The details of the story are fairly shocking, especially if you’ve done systems work: the trader’s intention was to sell one share of a particular company’s stock for 610,000 yen (US$5,041). However, the figures were transposed by the person entering the order, so what ended up in the system was an order to sell 610,000 shares for one yen (less than one US penny).

If you’ve ever written data entry validation (and if you’re reading this blog and you’re not related to me, I’ve got to assume you’ve at least considered it), I’m sure you can see all sorts of opportunities for error checking here. For instance, if the price for a sell order is markedly below the stock’s previous closing price, a warning prompt with a confirmation could be popped.

It gets better, though (or worse, depending on your outlook): the 610,000 shares offered in the order comprise forty-one times the number of the company’s total outstanding shares, but the automated trading systems at the Tokyo Stock Exchange processed the order anyway! How easy would it be to write a check to catch that condition?

$225 million (and counting) lost, all for want of a data validation. We could probably write the code to fix both of these issues in ten minutes.

The media reports that the Japanese government has rebuked both the stock exchange and the brokerage firm involved. If the government can find the people who designed, built, and tested the trading system, though, it should rebuke them too. This kind of negligence does nothing to build confidence in our industry or its practices.

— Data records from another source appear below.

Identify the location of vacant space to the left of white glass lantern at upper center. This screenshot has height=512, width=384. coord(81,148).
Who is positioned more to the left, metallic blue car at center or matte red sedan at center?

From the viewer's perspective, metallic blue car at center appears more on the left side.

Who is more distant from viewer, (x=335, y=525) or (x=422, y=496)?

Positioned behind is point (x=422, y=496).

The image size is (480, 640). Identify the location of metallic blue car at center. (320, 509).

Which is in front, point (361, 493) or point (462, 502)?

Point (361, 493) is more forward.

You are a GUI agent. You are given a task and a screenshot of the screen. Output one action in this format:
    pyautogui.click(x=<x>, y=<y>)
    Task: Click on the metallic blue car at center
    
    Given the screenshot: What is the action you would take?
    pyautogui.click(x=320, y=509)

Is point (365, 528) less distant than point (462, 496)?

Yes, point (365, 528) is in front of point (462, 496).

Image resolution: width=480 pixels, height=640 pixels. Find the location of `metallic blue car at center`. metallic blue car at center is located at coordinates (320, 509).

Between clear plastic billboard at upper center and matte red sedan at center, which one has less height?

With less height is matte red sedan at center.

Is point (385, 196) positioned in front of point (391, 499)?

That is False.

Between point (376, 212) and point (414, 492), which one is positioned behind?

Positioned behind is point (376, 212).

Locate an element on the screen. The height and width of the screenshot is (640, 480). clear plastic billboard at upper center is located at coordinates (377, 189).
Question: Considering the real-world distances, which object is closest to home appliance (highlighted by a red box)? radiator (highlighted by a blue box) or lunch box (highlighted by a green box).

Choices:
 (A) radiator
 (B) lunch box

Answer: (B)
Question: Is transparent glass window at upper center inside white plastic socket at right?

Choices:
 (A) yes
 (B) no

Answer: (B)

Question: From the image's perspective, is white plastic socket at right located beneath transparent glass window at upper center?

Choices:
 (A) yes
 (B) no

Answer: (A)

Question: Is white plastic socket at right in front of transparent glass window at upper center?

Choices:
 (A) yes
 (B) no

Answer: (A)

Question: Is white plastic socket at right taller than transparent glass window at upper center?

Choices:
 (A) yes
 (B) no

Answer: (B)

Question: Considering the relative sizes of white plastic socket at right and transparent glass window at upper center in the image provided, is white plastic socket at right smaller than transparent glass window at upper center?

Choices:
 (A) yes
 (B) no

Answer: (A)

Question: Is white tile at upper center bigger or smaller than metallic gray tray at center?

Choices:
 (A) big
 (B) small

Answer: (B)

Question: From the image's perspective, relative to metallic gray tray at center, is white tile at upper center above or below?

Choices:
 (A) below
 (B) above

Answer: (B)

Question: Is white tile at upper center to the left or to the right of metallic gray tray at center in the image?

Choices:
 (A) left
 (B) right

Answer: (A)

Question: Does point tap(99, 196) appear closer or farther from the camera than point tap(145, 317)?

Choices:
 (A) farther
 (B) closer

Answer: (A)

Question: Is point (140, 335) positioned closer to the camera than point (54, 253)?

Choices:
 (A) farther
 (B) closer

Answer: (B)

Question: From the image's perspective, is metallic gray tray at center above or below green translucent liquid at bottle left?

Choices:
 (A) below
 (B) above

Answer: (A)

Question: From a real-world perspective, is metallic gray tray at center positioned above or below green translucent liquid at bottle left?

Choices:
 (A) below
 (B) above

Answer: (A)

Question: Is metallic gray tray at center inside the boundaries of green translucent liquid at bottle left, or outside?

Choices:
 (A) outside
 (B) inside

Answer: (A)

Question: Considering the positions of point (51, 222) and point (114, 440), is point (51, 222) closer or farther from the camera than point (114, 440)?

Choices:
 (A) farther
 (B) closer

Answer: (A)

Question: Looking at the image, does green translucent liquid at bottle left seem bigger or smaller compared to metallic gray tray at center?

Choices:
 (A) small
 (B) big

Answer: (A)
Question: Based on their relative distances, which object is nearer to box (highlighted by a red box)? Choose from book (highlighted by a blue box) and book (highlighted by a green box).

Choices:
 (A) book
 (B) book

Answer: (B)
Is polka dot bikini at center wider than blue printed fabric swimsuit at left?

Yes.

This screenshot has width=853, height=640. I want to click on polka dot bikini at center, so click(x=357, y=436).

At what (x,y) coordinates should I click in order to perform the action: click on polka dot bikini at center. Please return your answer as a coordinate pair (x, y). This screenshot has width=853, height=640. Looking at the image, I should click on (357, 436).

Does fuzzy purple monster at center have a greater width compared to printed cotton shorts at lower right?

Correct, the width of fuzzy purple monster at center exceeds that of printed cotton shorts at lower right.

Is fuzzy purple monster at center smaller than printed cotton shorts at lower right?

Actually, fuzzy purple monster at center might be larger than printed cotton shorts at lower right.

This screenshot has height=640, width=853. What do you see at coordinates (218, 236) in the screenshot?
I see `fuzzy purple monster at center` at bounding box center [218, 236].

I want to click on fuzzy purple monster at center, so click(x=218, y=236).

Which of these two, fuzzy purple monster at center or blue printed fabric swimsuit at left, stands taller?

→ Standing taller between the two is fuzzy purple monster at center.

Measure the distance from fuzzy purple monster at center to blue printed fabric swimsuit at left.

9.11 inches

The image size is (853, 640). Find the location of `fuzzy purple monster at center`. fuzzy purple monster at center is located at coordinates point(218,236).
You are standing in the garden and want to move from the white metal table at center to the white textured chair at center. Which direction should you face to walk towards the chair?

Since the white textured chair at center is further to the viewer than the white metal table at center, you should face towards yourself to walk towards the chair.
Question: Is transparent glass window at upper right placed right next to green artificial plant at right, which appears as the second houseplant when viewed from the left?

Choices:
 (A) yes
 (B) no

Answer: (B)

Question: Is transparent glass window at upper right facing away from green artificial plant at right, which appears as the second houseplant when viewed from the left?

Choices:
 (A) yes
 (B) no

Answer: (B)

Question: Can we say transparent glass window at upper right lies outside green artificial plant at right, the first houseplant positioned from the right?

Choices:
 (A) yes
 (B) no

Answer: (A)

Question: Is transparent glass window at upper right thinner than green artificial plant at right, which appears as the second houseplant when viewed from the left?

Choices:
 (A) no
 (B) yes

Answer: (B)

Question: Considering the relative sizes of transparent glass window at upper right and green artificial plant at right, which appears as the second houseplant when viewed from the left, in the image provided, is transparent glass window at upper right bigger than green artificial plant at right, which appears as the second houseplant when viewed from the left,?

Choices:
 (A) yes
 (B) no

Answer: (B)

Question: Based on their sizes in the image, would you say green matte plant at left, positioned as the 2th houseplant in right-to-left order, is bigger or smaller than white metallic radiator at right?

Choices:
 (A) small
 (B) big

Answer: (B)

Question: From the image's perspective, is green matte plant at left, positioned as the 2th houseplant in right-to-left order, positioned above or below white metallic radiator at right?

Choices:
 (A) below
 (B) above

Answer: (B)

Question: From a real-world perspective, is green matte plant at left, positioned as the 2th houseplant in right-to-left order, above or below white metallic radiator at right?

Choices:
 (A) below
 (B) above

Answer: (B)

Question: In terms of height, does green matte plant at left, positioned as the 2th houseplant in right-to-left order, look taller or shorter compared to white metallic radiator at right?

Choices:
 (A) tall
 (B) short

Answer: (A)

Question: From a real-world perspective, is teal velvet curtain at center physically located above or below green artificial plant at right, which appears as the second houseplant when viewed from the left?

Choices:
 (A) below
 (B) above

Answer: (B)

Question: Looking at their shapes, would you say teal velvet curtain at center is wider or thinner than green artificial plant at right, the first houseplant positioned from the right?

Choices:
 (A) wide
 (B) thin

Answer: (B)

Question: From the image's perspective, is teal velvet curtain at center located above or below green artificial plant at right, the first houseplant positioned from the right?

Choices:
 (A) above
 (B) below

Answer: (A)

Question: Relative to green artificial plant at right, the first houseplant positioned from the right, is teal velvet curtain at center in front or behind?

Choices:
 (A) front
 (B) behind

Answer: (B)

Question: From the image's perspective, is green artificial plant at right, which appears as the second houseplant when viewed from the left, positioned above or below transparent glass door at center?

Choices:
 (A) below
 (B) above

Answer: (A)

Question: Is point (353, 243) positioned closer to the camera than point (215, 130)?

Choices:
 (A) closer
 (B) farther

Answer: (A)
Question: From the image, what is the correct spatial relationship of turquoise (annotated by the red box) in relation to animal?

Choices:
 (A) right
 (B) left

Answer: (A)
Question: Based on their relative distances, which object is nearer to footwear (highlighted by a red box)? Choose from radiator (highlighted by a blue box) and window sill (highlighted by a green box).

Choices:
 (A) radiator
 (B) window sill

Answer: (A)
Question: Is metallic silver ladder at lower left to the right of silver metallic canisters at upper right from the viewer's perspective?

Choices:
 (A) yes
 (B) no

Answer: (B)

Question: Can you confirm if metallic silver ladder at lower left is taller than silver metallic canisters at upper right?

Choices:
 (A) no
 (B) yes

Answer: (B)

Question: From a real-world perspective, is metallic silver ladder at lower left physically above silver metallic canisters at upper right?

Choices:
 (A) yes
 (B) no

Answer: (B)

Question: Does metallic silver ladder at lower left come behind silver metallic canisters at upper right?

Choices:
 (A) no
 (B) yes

The moral of the story is perhaps best summarized in Pond’s Second Law of System Design (the full list of Pond’s Laws will be published sometime soon): All user input is inherently evil and never to be trusted. This may seem obvious, but in light of current events it bears repeating: data validation is a key part of guaranteeing data integrity, and there should be no edge case too bizarre to merit consideration in this regard.

We in this business ignore this rule regularly, and at our own peril, as this episode demonstrates. Somewhere in the world, there’s a development team whose negligence cost their employer/client over $200 million. I sure wouldn’t want such an event on my resumé, and I doubt you would either.